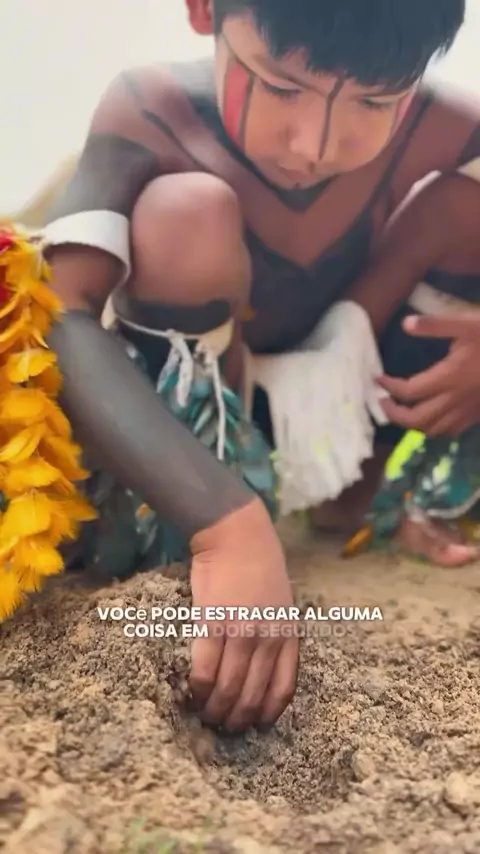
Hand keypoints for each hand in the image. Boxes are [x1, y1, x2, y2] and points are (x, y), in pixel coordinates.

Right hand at [189, 497, 298, 732]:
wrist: (237, 536)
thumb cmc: (257, 568)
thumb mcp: (281, 604)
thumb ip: (274, 635)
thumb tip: (259, 669)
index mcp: (288, 635)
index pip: (283, 688)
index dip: (268, 713)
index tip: (256, 725)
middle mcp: (268, 638)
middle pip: (254, 695)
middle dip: (238, 719)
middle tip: (224, 728)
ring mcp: (241, 632)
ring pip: (229, 688)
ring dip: (216, 710)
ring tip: (206, 717)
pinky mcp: (213, 624)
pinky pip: (206, 669)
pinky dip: (199, 689)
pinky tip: (193, 695)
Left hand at [379, 313, 479, 436]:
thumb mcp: (467, 323)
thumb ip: (435, 325)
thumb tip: (406, 324)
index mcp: (449, 377)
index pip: (408, 391)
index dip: (388, 387)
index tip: (378, 379)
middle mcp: (456, 400)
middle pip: (416, 420)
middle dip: (394, 414)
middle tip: (382, 402)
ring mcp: (469, 411)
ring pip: (434, 431)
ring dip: (413, 425)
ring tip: (403, 411)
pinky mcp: (479, 414)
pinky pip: (452, 431)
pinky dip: (435, 428)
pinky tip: (432, 417)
━━━━━━━━━━━━━━━━
Work to be completed: Locate the line that contains "index dip: (268, 713)", then please quote it and every line after it to the end of the entries above, exactly and with nothing else.

Result below:
index dip: (268, 713)
index tip: (256, 725)
middle mcp: (268, 638)
middle pip: (254, 695)
middle dip: (238, 719)
middle tip: (224, 728)
ring mcp: (241, 632)
ring pip: (229, 688)
ring dip: (216, 710)
ring tip: (206, 717)
pinky mcp: (213, 624)
pinky pip: (206, 669)
pinky dip: (199, 689)
pinky tip: (193, 695)
Left hand at [379, 313, 479, 436]:
thumb mcp: (467, 323)
thumb ip: (435, 325)
thumb tip: (406, 324)
index mcp: (449, 377)
index pip: (408, 391)
index dip: (388, 387)
index tip: (378, 379)
middle mcp: (456, 400)
middle pip: (416, 420)
middle dip: (394, 414)
middle tip: (382, 402)
ring mcp: (469, 411)
ring pip: (434, 431)
ring dip: (413, 425)
ring tip: (403, 411)
pinky mcp: (479, 414)
pinky pip: (452, 431)
pinky dip: (435, 428)
pinky tip: (432, 417)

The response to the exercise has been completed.